Crawford County was very hot and awfully wet in July as tempertures and precipitation pushed toward record numbers.
July was the second hottest July locally in a decade. It was also the rainiest, according to the National Weather Service.
The average daytime high temperature here last month was 91.3 degrees, up from almost 82.4 degrees in 2021. In the last 10 years, only 2012 had a higher reported average high — 96.3 degrees.
The hottest temperature of the month was 103, reported July 6. The mercury also hit triple digits on the 20th, when it was 100. Highs were in the 90s 17 times during the month. The remaining high temperatures were in the 80s.
The July 2021 high temperature was 92, reported July 6. Most highs last July were in the 80s.
The hottest July on record occurred in 1954, when the average high was more than 97.7 degrees. That year, the mercury boiled up to the 90s on 15 days and 100 or hotter another 15 days.

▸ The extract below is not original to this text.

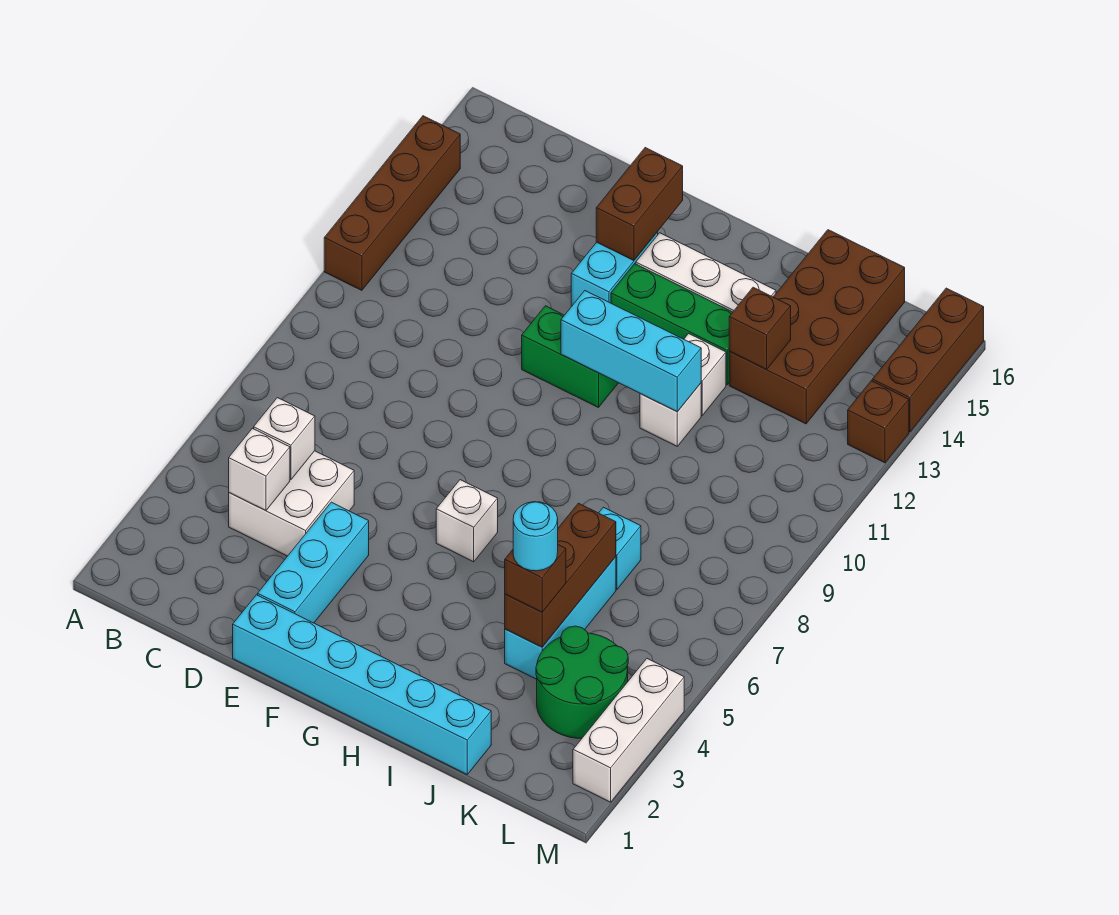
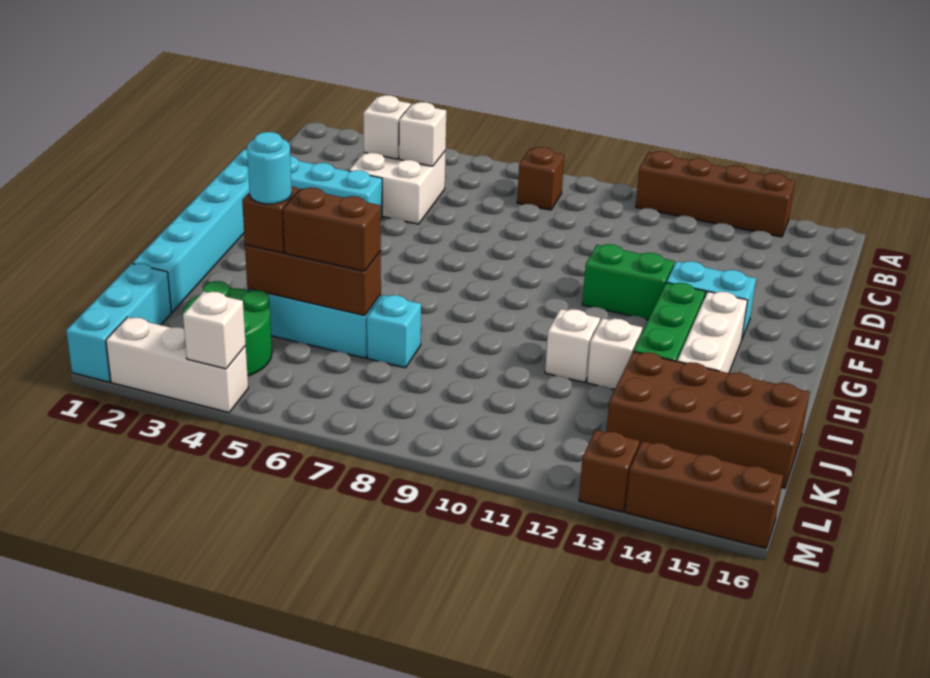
green brick F11:G11 level 1 -> green brick F11:F12 level 1
brown brick F14:F15 level 2 -> brown brick J5:J6 level 3
white brick G6 level 1 -> white brick M4 level 2
cyan brick G11:I11 level 2 -> cyan brick K1:M1 level 1
brown brick J13 level 2 -> brown brick B8 level 1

The hottest temperature ever reported in Crawford County history — 114 degrees — was set on the 14th that year.
The average July overnight low was slightly more than 67.7, up from almost 65.5 last year. The coolest temperature of the month was 59, set July 29. This compares to the 2021 low of 52, reported July 2.
Most lows this month were in the 60s, although there were 12 nights with lows in the 70s. Most lows were in the 60s last year, too, but there were two nights of temperatures in the 50s and one — July 13 — where it never cooled below 81.
A total of 10.44 inches of rainfall was officially reported in the county during the month. The heaviest storm dropped 2.14 inches here July 26. Another 1.12 inches fell over the next two days. Totals of more than 1 inch were also reported July 1, 7, 17 and 24.
More than 6.16 inches of rain was reported in the county in 2021. The heaviest rainfall dropped 1.56 inches July 10. Another 1.49 inches was reported July 16 and 17.
The wettest July on record, however, is still 1958. More than 12.56 inches fell. The driest July was four years earlier when only .61 inch was reported.
June was not the hottest Crawford County residents ever sweated through, but it came close.
Most highs were in the 80s, but thanks to a half-dozen days of high temperatures in the triple digits — including four in a row from June 14 to 17 — and seven days of high in the 90s, the average daytime high during the month here was 90.3 degrees.
The “coolest” day of the month was June 11, when trace amounts of rain kept the temperature down to 74. The overnight low on that date was 58.
The average overnight low — at 72.1 — wasn’t all that low at all. The lowest temperature of the month was 51 on the 3rd. On the other hand, the mercury never dipped below 77 on June 16 or 76 the following night.
Most lows were in the 50s or 60s. There were five nights of temperatures in the 70s.
June 1933 remains the hottest June overall. The average high that month was 93.7 degrees, while the overnight low was 65. Temperatures hit the triple digits six times during the month’s final 10 days.
The hottest temperature was 103, reported on June 30. This fell short of the record of 108, reported June 20, 1953, and June 26, 1954.
The coldest June temperature ever in the county is 40, reported June 2, 1956.
the county stayed off the U.S. Drought Monitor’s watch list for most of June thanks to more than 3.59 inches of rainfall. By the end, however, all but Crawford’s southwest corner was rated as “abnormally dry.”
June’s heaviest precipitation dropped 1.65 inches of rain here on the 27th. Otherwise, the second half of the month was mostly dry.
The rainiest local June occurred in 2013, when 10.34 inches of rain soaked the county. That bested the old record of more than 10.22 inches that fell in June 1944. Measurable rainfall was reported on 16 of the month’s 30 days, with the heaviest precipitation dumping 2.89 inches on the county June 1.
The driest June was a year earlier. Thanks to the 2012 drought, only .55 inch of rain fell here, besting a record set in the Dust Bowl days of the 1930s.
The preliminary statewide average July temperature was 75.5 degrees, one-tenth of a degree above the 1991–2020 average and tied for the 57th warmest on record going back to 1895, according to State Climatologist Trent Ford. The preliminary statewide average total July precipitation was 5.69 inches, 1.63 inches above the 1991–2020 average and the 14th wettest on record statewide.
“For the second consecutive year, much of Illinois experienced a cooler or near normal July following a very warm June,” Ford said. “However, if you were in eastern or southern Illinois, your July was on the warm side… Most of the state experienced significant heat waves in the first and third weeks of the month.”
Humidity was a bit lower than in the past few years in northern Illinois, but most of southern Illinois experienced yet another very humid July.